Break filter bubbles by gaining diverse perspectives on global news

This project is completed as part of the Insight Data Engineering program (New York, Summer 2019). Visit big-data-compute.com to see the interactive webpage.

Introduction

Social tribalism is a problem in this age of social media. The first step towards breaking the "filter bubble" is by recognizing the existence of the bubble, and that there is not a single view but a spectrum of views of things. To help break the bubble, this project provides users with a frontend to query selected popular new topics, and access the sentiments surrounding this topic from a variety of news source. This grants users awareness of the full spectrum of views, and brings the time evolution of such sentiments to the user for a deeper understanding and potential future studies.

Project Structure

.
├── README.md
├── data
│   ├── list-of-tax-2018.csv
│   ├── list-of-top-src-2018.csv
│   ├── list-of-top-themes-2015to9-1000.csv
│   └── list-of-top-themes-2015to9-500.csv
├── db
│   ├── bubblebreaker.sql
│   └── bubblebreaker_src.sql
├── images
│   ├── bubble-breaker-pipeline.png
│   ├── tone-distribution.png
│   └── tone-evolution.png
├── run.sh
└── src
    └── spark
        ├── compute-analytics-top-cleaned-themes-daily-with-src.py
        ├── db_properties.ini
        ├── db_properties_src.ini
        ├── functions.py
        ├── get-src-list.py
        ├── get-taxonomy-list.py
        ├── get-top-themes.py
        ├── legacy
        │   ├── compute-analytics-top-cleaned-themes.py
        │   └── compute-avg-tone-per-theme.py
        ├── run-generate-list.sh
        ├── run-generate-tax.sh
        └── run.sh

Data

The Global Database of Events, Language, and Tone (GDELT) dataset gathers news reports from all over the globe, and identifies the people, locations, organizations, themes, sources, emotions, counts, quotes, images and events involved. The dataset amounts to ~1.3TB per year, and is updated every 15 minute. The sentiment scores, or "tones", in this project are obtained entirely from GDELT's sentiment analyses on new texts.

Data Pipeline

TimescaleDB

Since the news data is naturally timestamped, it makes sense to query the data in a time-oriented fashion. I chose TimescaleDB to store batch-processed data because it provides time-partitioning for faster data ingestion and query, as well as time-oriented features. Since TimescaleDB is built as an extension on top of PostgreSQL, it also comes with the familiar SQL language and supports. TimescaleDB is also open-source and free.

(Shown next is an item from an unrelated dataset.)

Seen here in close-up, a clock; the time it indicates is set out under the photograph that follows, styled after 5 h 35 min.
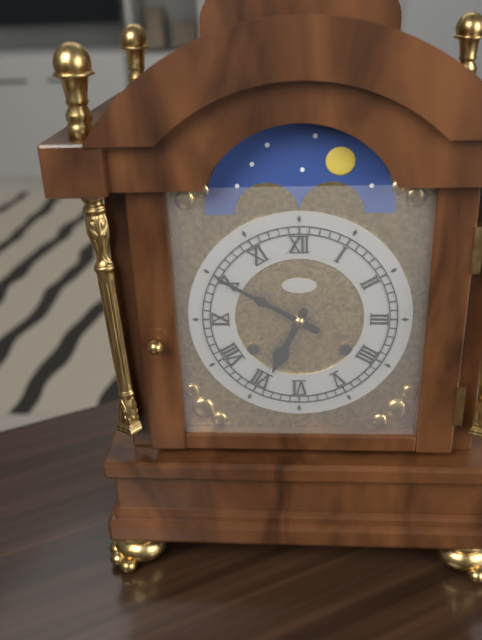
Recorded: 6 h 50 min
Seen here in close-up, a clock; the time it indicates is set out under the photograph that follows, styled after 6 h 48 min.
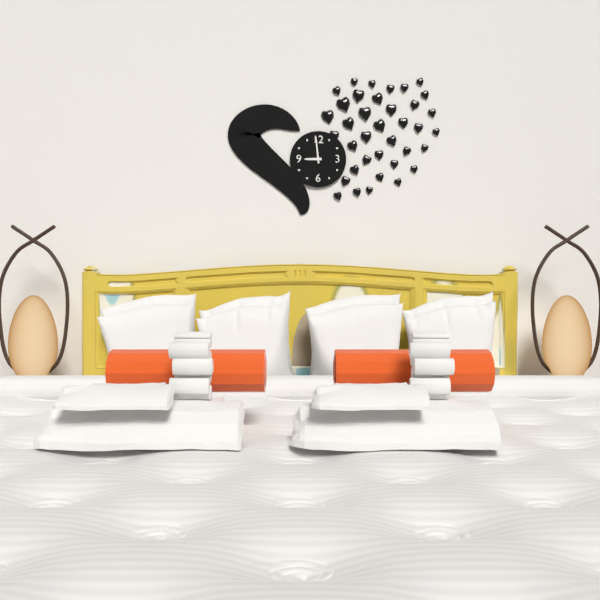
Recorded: 8 h 59 min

To set up a TimescaleDB database, follow the instructions on https://www.timescale.com. The schema files used can be found in db. For bubble-breaker, you can create two tables on a machine where PostgreSQL is installed by (assuming the username of PostgreSQL is 'postgres')

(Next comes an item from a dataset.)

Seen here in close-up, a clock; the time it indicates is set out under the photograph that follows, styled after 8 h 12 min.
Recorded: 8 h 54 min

sudo psql -U postgres -d bubblebreaker -a -f bubblebreaker.sql

sudo psql -U postgres -d bubblebreaker -a -f bubblebreaker_src.sql

Job Preparation

Theme Cleaning

New themes in GDELT are encoded in a specific taxonomy. A complete record of this taxonomy has yet to be found by me. For example, the theme 'CLIMATE_CHANGE' is encoded as

WB_567_CLIMATE_CHANGE

The taxonomy words do not help a human reader reading the theme, generally speaking. To clean the taxonomy words that appear as prefixes, one needs to first determine the list of taxononmy words. I do this by performing a word counr of the first two words in a theme split by '_', as the prefixes always appear within the first two words of the encoded theme. The reverse is not true. That is, the first two words in an encoded theme are not always taxonomy words. After the word count, if the count of a word is equal to or above a preset threshold, it is considered a taxonomy word and added to a list recording all known taxonomy words. Currently the default list is generated with 2018 data in a batch job. The threshold is set at 10.

Once such taxonomy list is constructed, it is used in the cleaning of the themes.

Most frequent themes and news sources

To limit the query list to a reasonable length, I picked the most frequent (cleaned) themes and news sources. They are the top 500 themes using 2015-2019, and top 100 news sources using 2018 data.

Running Bubble-Breaker

The event data is extracted from S3 datasource and cleaned according to the prescription above. The data is transformed to perform calculation of tone score analytics and loaded to TimescaleDB. The Grafana web layer servers the analytics to display the database contents.

Starting Batch Job

To run bubble-breaker using the default/existing taxonomy, theme, news source lists, do

./run.sh --existing

To run while regenerating the above lists, do

./run.sh --new

Grafana

To start a Grafana server, download Grafana from https://grafana.com/, and follow instructions to set up the server. To link to the TimescaleDB database, access Grafana server dashboard and follow Grafana instruction to link to the database (choose PostgreSQL), and use the query editor to create data visualization panels.